A SIDE letter to the US Free Trade Agreement signed by then-trade minister Mark Vaile in 2004 is the genesis of the angst felt by the meat industry over the importation of beef products from countries that have had BSE, or mad cow disease, independent member for New England Tony Windsor has said.
Mr Windsor said the BSE side letter to the Australia-United States Free Trade Agreement committed Australia and the US to co-operate in international forums. The intention was to secure science-based standards for food safety and animal health-related BSE risks. In May 2007, the OIE removed the BSE-free category of countries, and replaced it with a BSE negligible risk – which Australia is in – and a BSE controlled risk category, which the US is in.

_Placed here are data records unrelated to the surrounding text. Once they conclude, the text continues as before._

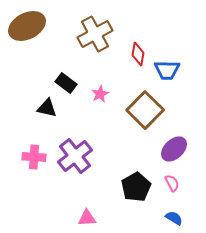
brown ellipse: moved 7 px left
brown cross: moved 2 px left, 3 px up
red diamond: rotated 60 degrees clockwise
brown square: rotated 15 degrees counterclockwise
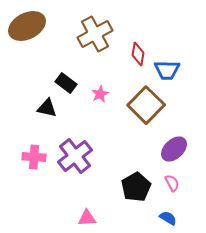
brown square: moved 1 px right, 5 px up
blue semicircle: moved 6 px left
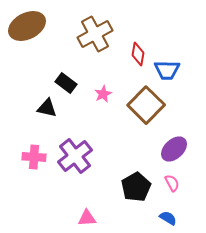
pink star: moved 3 px right
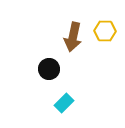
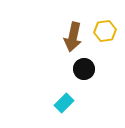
yellow hexagon: rotated 10 degrees counterclockwise
black circle: moved 35 px right
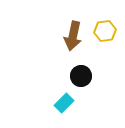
brown arrow: moved 1 px up
black circle: moved 3 px left, 7 px down
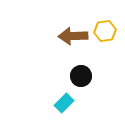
brown arrow: rotated 76 degrees clockwise
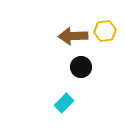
black circle: moved 9 px up
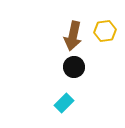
brown arrow: rotated 76 degrees counterclockwise
black circle: moved 7 px left
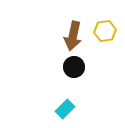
cyan rectangle: moved 1 px right, 6 px down
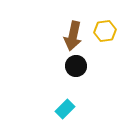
black circle: moved 2 px right, 1 px up
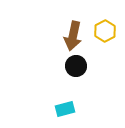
yellow hexagon: rotated 20 degrees counterclockwise
cyan rectangle: rotated 30 degrees clockwise
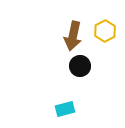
black circle: moved 4 px right
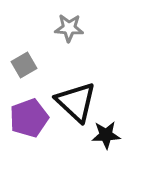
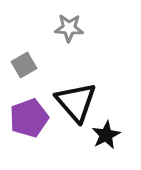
black triangle: rotated 6 degrees clockwise
black star: rotated 24 degrees counterclockwise
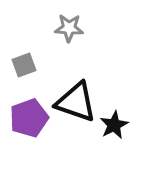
gray square: rotated 10 degrees clockwise
black triangle: rotated 30 degrees counterclockwise
black star: moved 8 px right, 10 px up
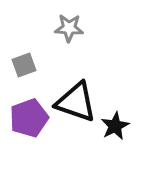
black star: moved 1 px right, 1 px down
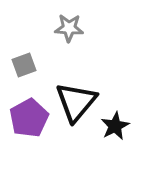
black triangle: rotated 51 degrees clockwise
purple pentagon: rotated 9 degrees counterclockwise
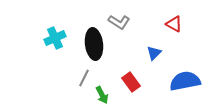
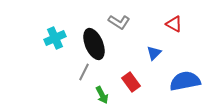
black ellipse: rotated 16 degrees counterclockwise
gray line: moved 6 px up
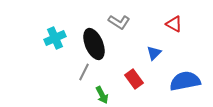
red rectangle: moved 3 px right, 3 px up
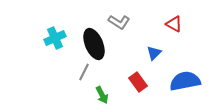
red rectangle: moved 4 px right, 3 px down
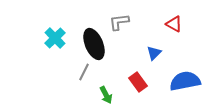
gray L-shape: rotated 140 degrees clockwise
cyan cross: rotated 20 degrees counterclockwise
green arrow: moved 4 px right
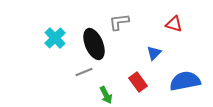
red triangle: rotated 12 degrees counterclockwise
gray line: rotated 42 degrees clockwise
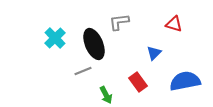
gray line: moved 1 px left, 1 px up
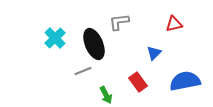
red triangle: rotated 30 degrees counterclockwise
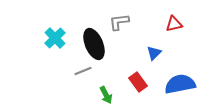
blue semicircle: moved 5 px left, 3 px down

On May 28, 2007, Mr Windsor asked, in writing, then-trade minister Warren Truss: “Will the minister give the Australian beef industry an assurance that US beef will not be imported into Australia, whilst the US has BSE cases and Australia has none?”
Mr Truss replied: “Australia has the sovereign right to set its own food safety standards, including for BSE. Under Australia’s policy for the safety of imported food, imports of beef and beef products, produced on or after the date a country reports an indigenous case of BSE, are
prohibited.”
Mr Windsor said he believed this was still the case, but wanted Government confirmation.